WHAT IS REQUIRED: Can you write out every one of the entries below word for word, leaving the pictures out?

EXTRACTED ENTRIES:
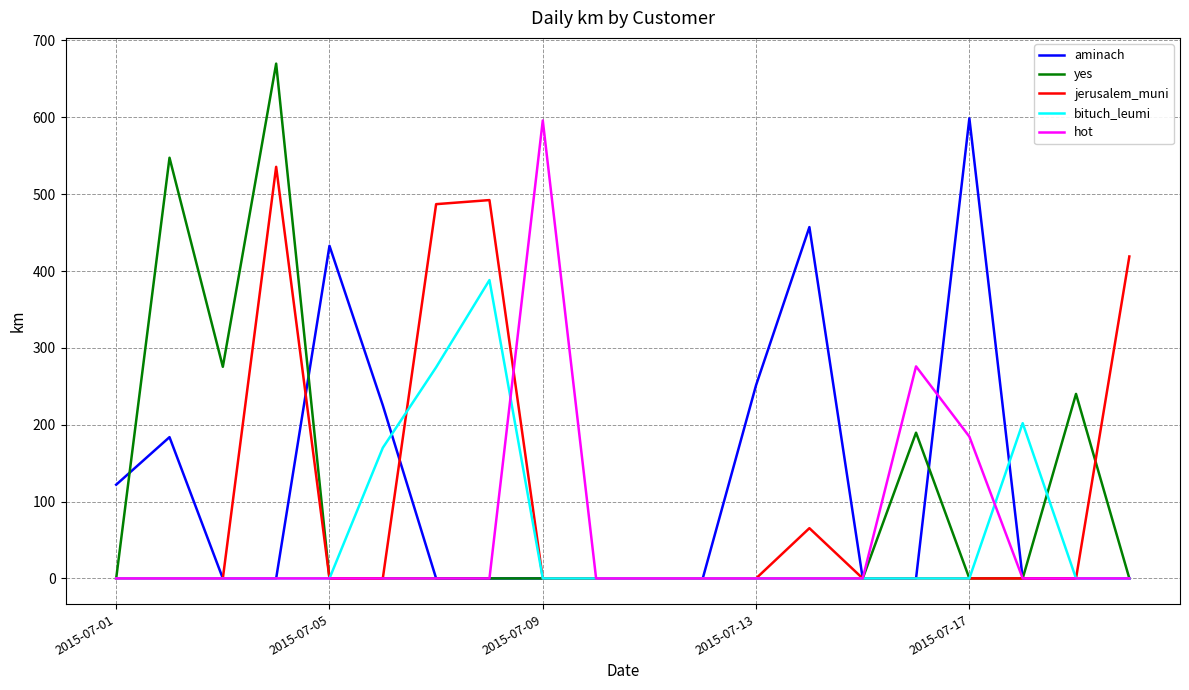

What is the highest value of the yes series?

669.8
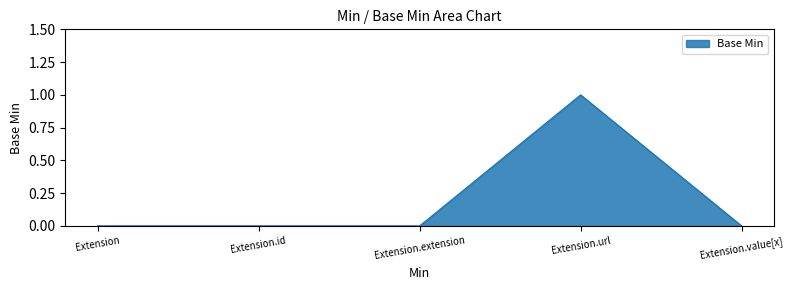

The value at Extension.value[x] is -1. True or false?

False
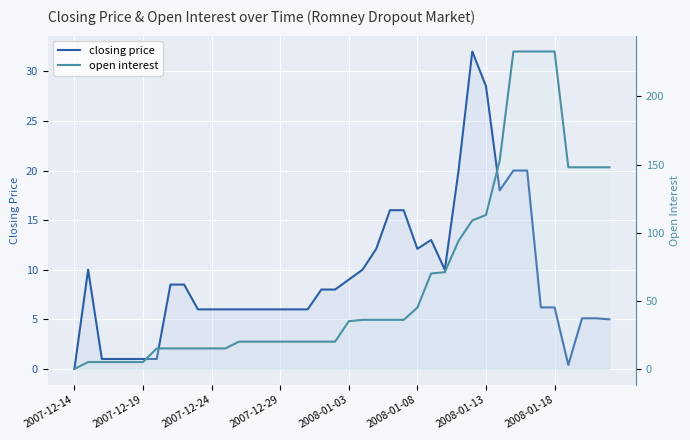

What is the difference between the maximum and minimum values in the open interest series?

233.0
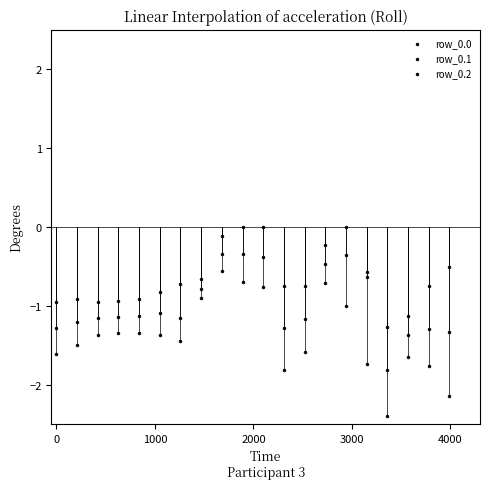

How many points are shown in the scatter plot?

60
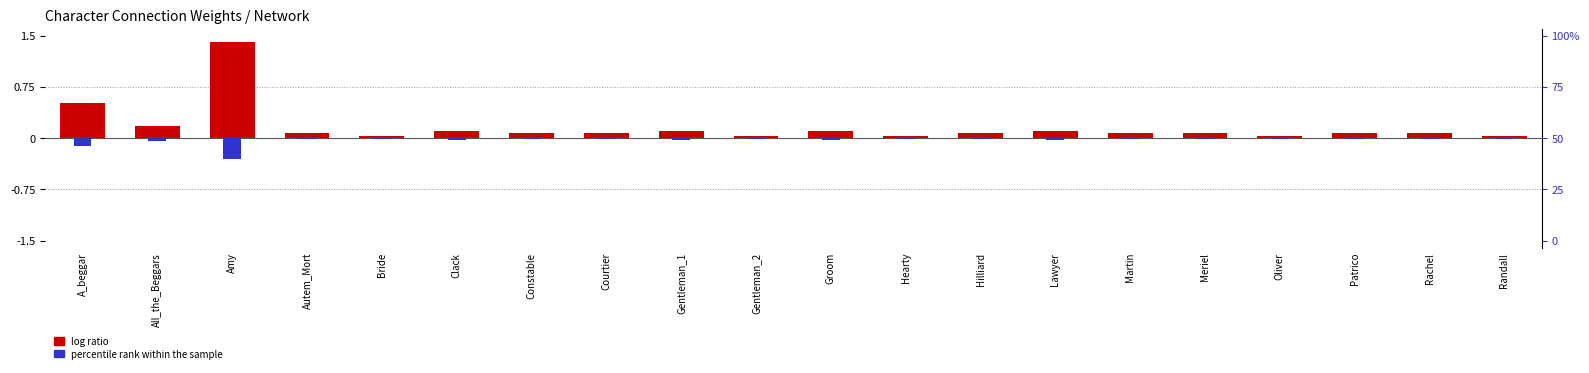

The value of percentile rank within the sample at A_beggar is -0.1. True or false?

True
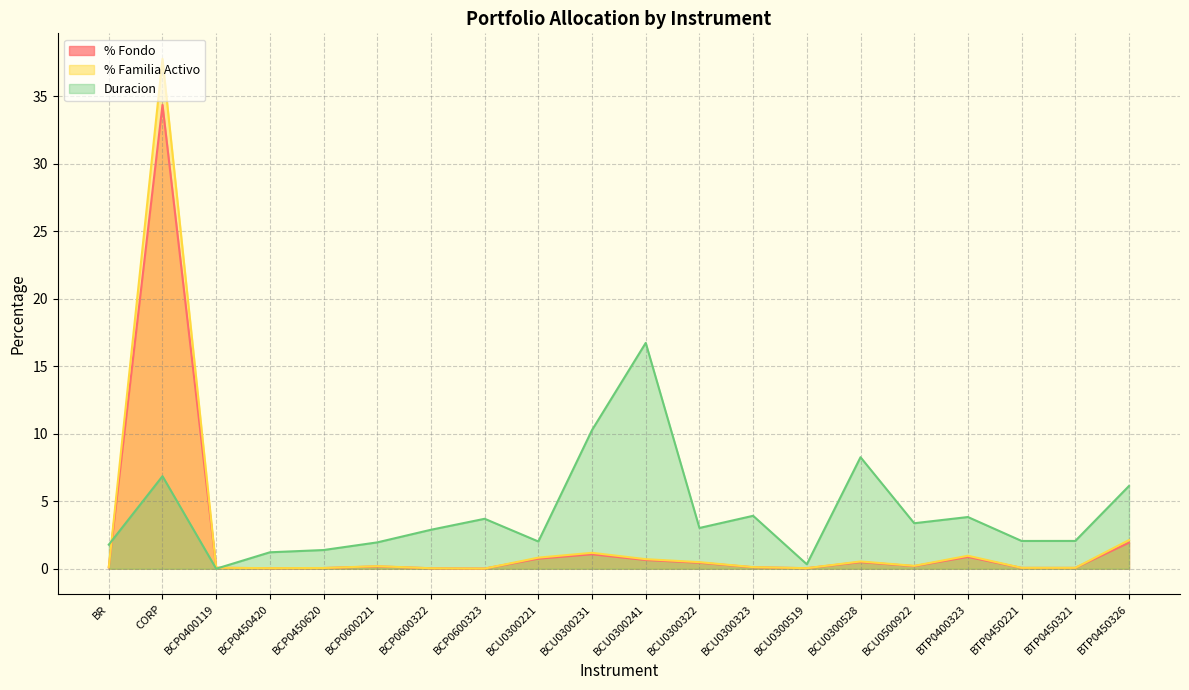

Is it true that Duracion equals 5.4 at BTP0400323?

False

TASK RESULT:
What is the highest value of the yes series?

669.8

The value at Extension.value[x] is -1. True or false?

False

What is the difference between the maximum and minimum values in the open interest series?

233.0

How many points are shown in the scatter plot?

60

The value of percentile rank within the sample at A_beggar is -0.1. True or false?

True

Is it true that Duracion equals 5.4 at BTP0400323?

False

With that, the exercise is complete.